*** Begin section ***

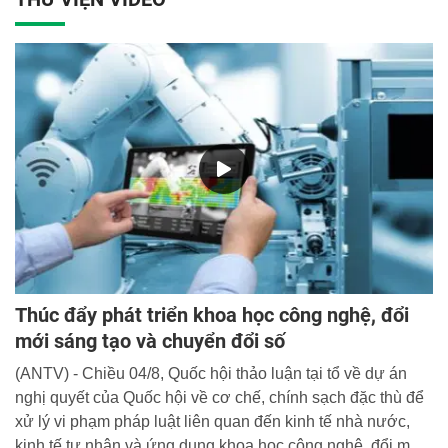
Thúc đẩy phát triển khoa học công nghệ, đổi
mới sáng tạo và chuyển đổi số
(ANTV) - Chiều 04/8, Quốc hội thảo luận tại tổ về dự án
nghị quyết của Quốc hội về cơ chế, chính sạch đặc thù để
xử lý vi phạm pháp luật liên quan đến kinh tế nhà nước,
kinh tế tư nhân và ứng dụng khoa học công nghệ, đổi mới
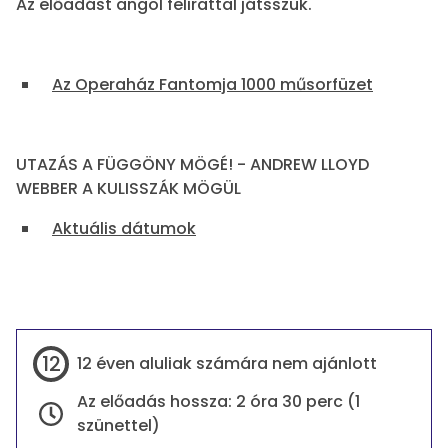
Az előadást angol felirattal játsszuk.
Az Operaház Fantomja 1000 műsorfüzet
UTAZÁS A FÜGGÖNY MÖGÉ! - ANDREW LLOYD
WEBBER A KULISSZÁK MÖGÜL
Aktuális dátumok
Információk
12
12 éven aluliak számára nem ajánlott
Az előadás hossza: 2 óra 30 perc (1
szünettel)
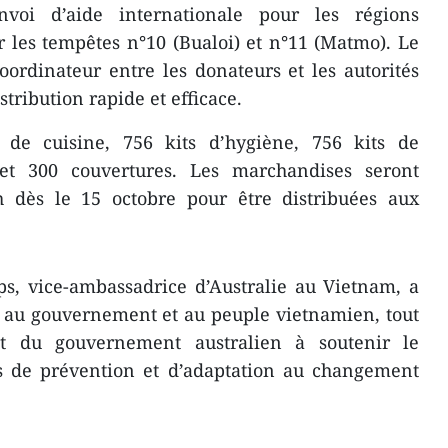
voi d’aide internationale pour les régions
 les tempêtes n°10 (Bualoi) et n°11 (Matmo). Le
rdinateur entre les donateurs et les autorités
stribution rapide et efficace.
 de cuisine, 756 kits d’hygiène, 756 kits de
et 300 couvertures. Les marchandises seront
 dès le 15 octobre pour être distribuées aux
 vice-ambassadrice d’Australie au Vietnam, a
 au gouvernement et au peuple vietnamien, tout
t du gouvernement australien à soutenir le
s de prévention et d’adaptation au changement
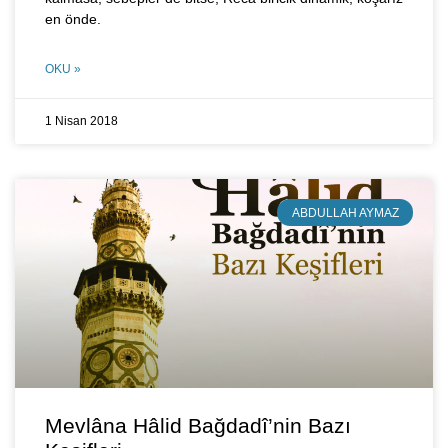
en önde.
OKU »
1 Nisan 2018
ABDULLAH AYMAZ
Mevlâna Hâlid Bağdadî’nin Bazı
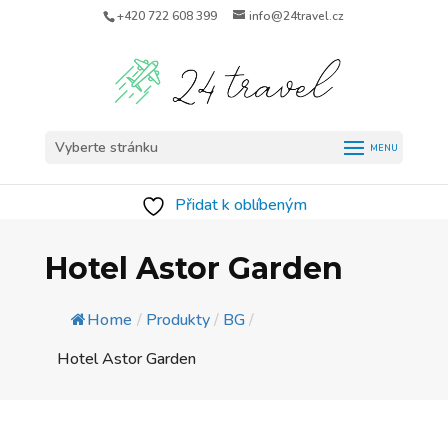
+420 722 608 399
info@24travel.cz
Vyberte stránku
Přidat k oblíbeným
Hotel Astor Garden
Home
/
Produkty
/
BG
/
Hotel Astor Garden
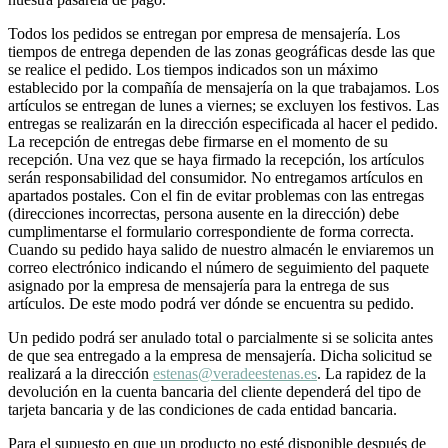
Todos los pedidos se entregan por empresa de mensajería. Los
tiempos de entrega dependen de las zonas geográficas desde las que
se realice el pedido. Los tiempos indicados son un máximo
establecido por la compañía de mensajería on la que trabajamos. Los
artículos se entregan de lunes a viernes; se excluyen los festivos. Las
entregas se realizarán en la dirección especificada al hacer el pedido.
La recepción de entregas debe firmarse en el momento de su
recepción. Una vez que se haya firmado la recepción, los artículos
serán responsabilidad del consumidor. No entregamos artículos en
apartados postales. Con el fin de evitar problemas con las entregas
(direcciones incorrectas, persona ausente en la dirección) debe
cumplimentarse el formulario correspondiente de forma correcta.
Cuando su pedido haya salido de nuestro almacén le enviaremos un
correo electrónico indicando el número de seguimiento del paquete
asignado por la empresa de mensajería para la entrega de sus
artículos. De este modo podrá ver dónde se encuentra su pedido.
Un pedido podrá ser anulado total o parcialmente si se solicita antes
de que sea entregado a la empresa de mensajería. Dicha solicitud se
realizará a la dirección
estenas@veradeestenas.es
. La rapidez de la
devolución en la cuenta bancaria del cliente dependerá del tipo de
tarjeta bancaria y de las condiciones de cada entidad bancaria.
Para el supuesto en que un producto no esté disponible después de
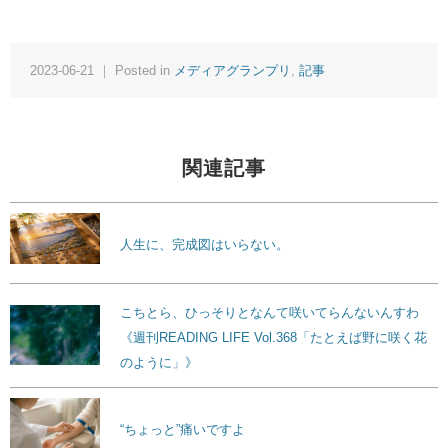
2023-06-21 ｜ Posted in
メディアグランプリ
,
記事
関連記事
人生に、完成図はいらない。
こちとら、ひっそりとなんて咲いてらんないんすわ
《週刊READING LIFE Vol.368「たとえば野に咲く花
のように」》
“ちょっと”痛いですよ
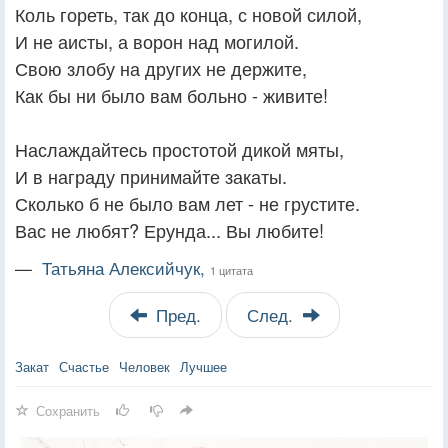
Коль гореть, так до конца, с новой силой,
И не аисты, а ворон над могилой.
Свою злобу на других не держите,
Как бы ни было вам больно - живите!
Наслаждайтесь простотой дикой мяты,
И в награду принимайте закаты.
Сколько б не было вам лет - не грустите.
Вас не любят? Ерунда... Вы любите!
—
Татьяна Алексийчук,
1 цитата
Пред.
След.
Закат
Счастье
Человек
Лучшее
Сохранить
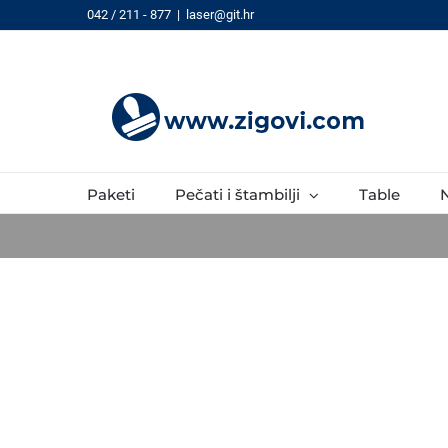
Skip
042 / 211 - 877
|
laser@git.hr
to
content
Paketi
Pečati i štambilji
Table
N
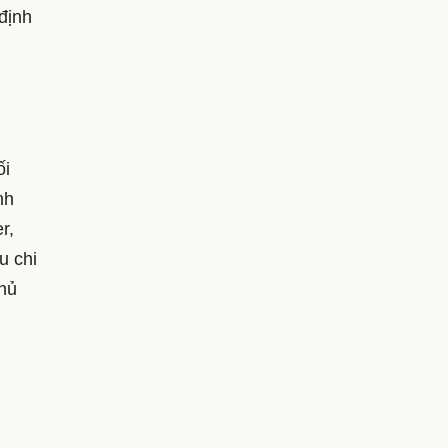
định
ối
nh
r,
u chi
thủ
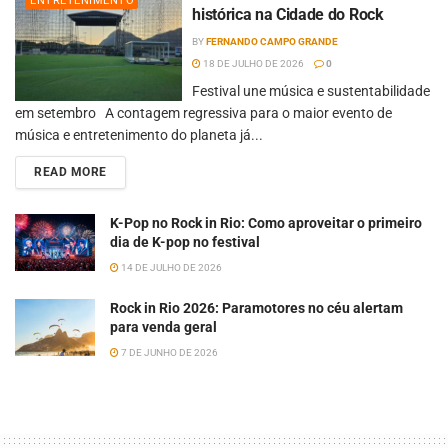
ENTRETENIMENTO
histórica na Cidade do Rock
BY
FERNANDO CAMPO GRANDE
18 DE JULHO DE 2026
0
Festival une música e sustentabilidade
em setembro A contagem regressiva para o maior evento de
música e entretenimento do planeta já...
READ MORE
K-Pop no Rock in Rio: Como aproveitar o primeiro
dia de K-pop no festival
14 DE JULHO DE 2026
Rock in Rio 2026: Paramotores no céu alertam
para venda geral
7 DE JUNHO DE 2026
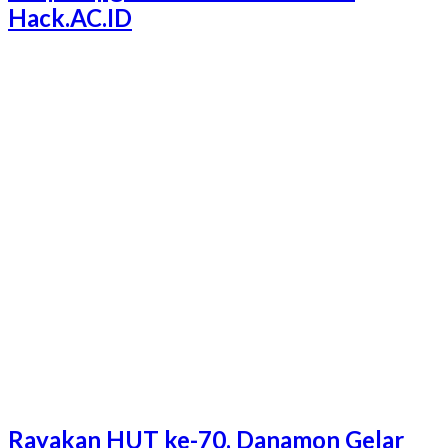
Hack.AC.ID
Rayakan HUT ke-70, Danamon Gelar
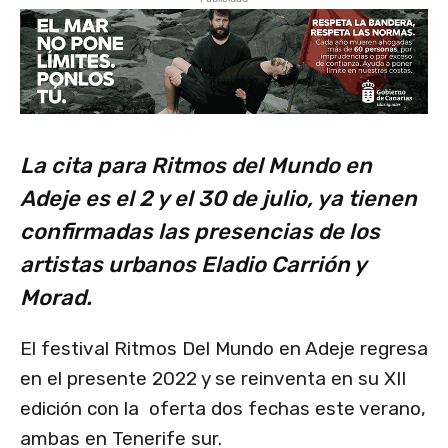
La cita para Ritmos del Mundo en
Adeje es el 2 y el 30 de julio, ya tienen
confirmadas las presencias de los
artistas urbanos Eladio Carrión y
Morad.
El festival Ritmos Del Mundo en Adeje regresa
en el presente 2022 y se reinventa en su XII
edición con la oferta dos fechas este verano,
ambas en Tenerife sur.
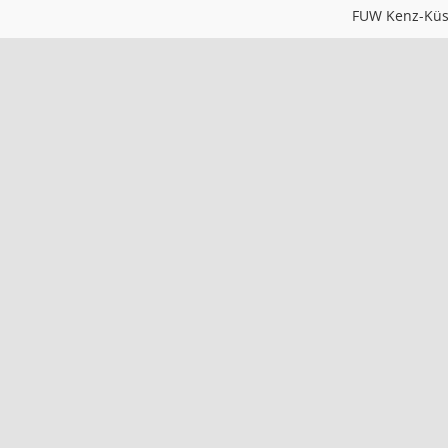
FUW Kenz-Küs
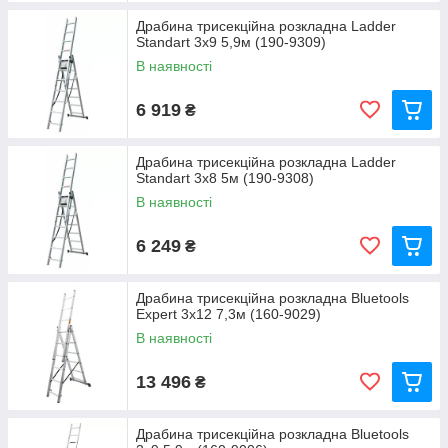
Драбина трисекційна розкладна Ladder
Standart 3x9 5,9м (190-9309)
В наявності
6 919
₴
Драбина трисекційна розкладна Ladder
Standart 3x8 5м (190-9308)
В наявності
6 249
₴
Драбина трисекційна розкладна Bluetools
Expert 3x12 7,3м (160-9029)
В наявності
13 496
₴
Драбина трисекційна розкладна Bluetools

*** End section ***

ABOUT THIS EXERCISE: Starting with the first line of the data above, write out each line exactly up to and including the line that holds "xử lý vi phạm". Pictures stay out.

OUTPUT OF THE TASK:
Thúc đẩy phát triển khoa học công nghệ, đổi
mới sáng tạo và chuyển đổi số
(ANTV) - Chiều 04/8, Quốc hội thảo luận tại tổ về dự án
nghị quyết của Quốc hội về cơ chế, chính sạch đặc thù để
xử lý vi phạm pháp luật liên quan đến kinh tế nhà nước,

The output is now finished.